INSTRUCTIONS TO FOLLOW
Tally the lines of the data that include the word "elbow" and state the total, nothing else.

[Recorded data]
>>>>
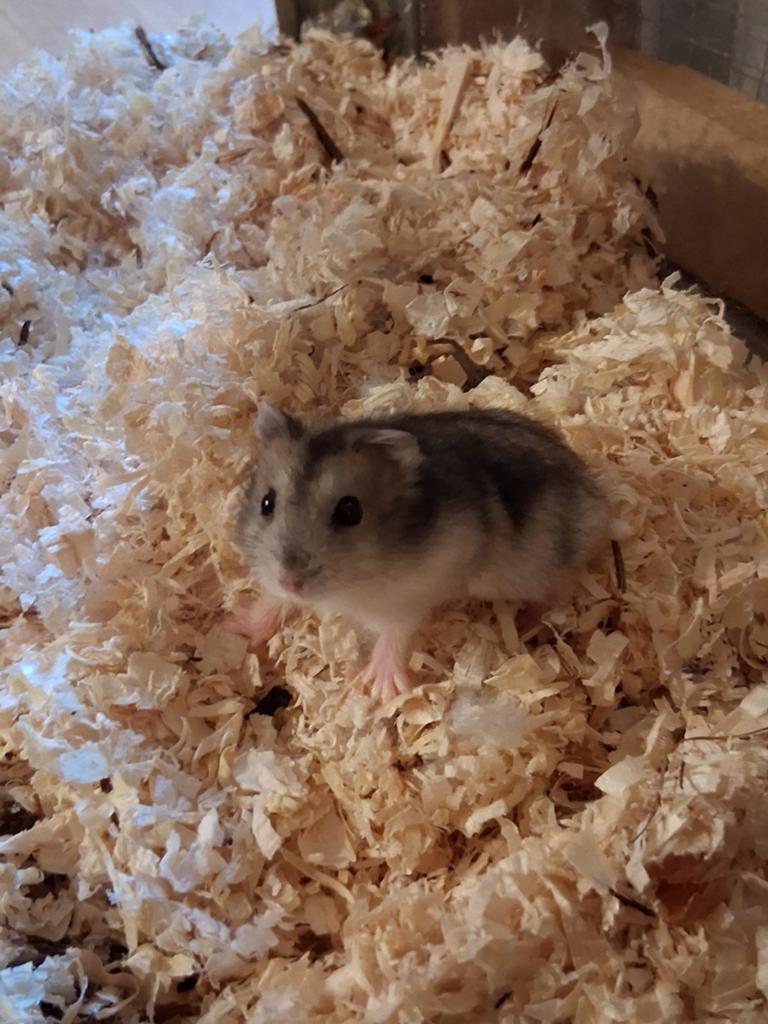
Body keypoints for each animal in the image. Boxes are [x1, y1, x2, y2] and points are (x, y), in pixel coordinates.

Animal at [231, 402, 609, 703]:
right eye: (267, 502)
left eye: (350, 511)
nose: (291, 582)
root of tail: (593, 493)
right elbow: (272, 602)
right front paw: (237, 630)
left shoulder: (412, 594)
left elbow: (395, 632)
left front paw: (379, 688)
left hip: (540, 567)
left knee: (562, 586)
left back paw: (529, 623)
<<<<
>>>>
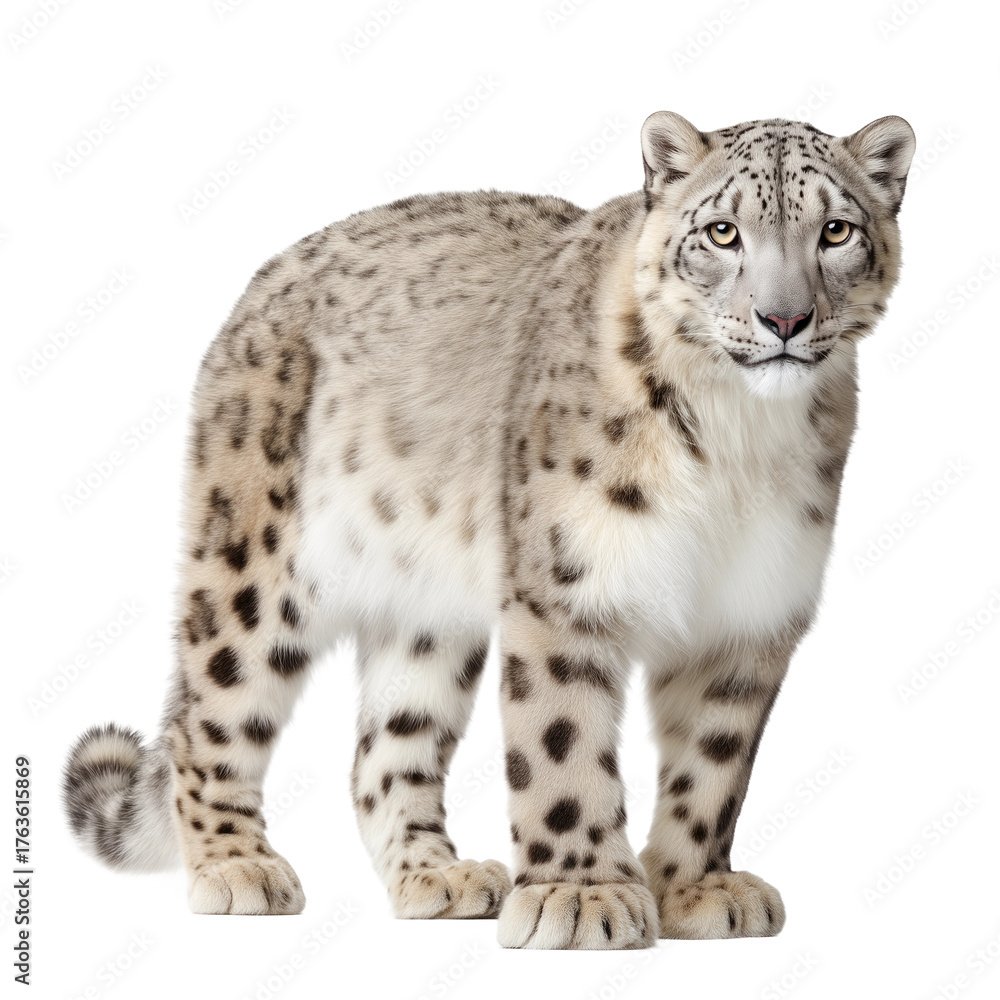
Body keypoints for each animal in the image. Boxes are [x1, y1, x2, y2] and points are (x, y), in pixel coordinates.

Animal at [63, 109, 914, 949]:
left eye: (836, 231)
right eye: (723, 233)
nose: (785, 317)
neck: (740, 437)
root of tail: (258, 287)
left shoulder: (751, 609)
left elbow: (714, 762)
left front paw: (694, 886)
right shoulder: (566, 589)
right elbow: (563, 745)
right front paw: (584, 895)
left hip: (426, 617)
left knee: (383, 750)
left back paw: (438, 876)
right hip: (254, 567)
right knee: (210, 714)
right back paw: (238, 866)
<<<<
OUTPUT BELOW
4